Abstract
Purpose :
Manual analysis of fundus images in diabetic retinopathy screening programme is time consuming due to the large number of patients and limited resources. We propose an end-to-end deep learning framework for automatic Diabetic Retinopathy (DR) grading.
Methods :
To perform the experiments, we used the largest public retinal image dataset provided by EyePACS for the Diabetic Retinopathy Detection with 35,126 images meant for training and 53,576 for testing and included a real-world scenario with images affected by noise. We randomly selected 10% of the images and used 18,860 images for training, 2,096 images for validation and 32,017 for testing. Only images with enough quality for analysis underwent the DR grading stage. 35,729 images were discarded and, therefore, 52,973 images were used for subsequent analysis.
The approach done by our group is based on an attention mechanism which performs a separate attention of the dark and the bright structures of the retina. The framework includes an image quality assessment stage and additional deep learning-related techniques such as data augmentation, transfer learning and fine-tuning. The architecture Xception as feature extractor and the focal loss function to deal with data imbalance was used. The Kaggle DR detection dataset was used for method development and validation.
Results :
The Quadratic Weighted Kappa (QWK) achieved with the proposed method was 0.78 on the test set, which corresponds to 83.7% accuracy. However, when dealing with class unbalance, QWK is dominated by the most representative classes, which is the class of No DR in our dataset. This is the reason why the confusion matrix is also important to evaluate the results.
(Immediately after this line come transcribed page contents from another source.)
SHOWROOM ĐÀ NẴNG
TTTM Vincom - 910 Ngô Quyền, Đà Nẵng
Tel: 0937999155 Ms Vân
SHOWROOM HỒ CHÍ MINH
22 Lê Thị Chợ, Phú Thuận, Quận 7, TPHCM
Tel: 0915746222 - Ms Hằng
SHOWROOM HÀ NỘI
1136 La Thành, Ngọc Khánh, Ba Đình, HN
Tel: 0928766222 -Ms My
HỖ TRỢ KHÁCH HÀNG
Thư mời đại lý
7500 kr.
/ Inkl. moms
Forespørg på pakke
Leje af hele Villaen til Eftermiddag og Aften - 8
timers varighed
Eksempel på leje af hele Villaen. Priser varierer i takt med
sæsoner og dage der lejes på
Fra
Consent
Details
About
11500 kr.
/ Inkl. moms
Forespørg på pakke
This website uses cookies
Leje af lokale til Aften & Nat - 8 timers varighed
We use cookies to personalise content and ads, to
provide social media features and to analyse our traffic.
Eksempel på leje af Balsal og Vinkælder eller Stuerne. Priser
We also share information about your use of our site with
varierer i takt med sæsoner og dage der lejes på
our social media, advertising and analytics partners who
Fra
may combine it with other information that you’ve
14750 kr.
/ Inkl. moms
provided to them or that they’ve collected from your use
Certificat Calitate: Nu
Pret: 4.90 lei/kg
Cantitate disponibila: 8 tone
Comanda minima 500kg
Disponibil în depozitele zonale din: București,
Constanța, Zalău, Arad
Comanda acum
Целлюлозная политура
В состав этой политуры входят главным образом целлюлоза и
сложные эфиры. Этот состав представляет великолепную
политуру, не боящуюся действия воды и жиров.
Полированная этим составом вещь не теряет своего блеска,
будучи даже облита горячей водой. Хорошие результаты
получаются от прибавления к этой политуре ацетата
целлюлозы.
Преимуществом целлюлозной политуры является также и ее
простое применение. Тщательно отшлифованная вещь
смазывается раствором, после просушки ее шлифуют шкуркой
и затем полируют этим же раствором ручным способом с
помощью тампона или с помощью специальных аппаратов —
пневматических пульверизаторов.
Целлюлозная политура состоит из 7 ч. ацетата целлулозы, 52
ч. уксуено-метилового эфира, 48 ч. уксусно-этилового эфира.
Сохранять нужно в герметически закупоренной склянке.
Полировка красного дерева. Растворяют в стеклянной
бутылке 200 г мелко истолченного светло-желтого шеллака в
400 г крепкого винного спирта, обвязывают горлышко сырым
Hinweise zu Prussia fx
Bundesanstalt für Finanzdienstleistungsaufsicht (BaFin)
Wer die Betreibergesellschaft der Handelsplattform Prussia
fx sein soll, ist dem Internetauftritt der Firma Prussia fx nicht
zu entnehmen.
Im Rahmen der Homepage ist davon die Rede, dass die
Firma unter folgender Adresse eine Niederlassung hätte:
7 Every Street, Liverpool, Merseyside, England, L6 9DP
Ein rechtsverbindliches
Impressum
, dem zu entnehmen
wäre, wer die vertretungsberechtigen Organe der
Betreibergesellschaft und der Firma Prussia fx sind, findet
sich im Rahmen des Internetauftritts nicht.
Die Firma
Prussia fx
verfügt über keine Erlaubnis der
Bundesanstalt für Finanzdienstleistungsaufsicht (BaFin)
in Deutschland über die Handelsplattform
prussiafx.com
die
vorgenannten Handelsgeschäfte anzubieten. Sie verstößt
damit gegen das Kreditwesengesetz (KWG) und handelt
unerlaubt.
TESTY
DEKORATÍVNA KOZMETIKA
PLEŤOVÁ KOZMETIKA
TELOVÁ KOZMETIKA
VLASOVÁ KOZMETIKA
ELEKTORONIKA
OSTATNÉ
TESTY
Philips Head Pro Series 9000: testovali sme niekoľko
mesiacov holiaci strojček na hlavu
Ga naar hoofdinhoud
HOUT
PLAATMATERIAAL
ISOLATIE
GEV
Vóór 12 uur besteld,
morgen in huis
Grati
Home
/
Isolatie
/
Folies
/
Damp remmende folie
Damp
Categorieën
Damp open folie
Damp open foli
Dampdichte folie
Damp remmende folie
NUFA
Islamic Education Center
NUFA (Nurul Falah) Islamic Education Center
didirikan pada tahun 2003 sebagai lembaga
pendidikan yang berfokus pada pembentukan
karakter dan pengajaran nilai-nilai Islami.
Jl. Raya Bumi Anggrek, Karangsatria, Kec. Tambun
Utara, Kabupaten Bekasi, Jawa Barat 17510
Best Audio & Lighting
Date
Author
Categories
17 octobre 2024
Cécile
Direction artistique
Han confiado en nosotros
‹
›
First, the class of No DR was detected with high accuracy: only 2.9% (706 out of 23,962) of the R0 images were over-diagnosed. More importantly, only 0.0005% (12 out of 23,962) of them were rated as severe or very severe. Conversely, the class Mild DR was easily misguided with the classes no DR and mild to moderate. Finally, poor detection accuracy for class R4 was obtained.
Conclusions :
Our results suggest that our framework could be a diagnostic aid for the early detection and grading of DR. Further validation and comparative studies are needed.
This abstract was presented at the 2022 ARVO Annual Meeting, held in Denver, CO, May 1-4, 2022, and virtually.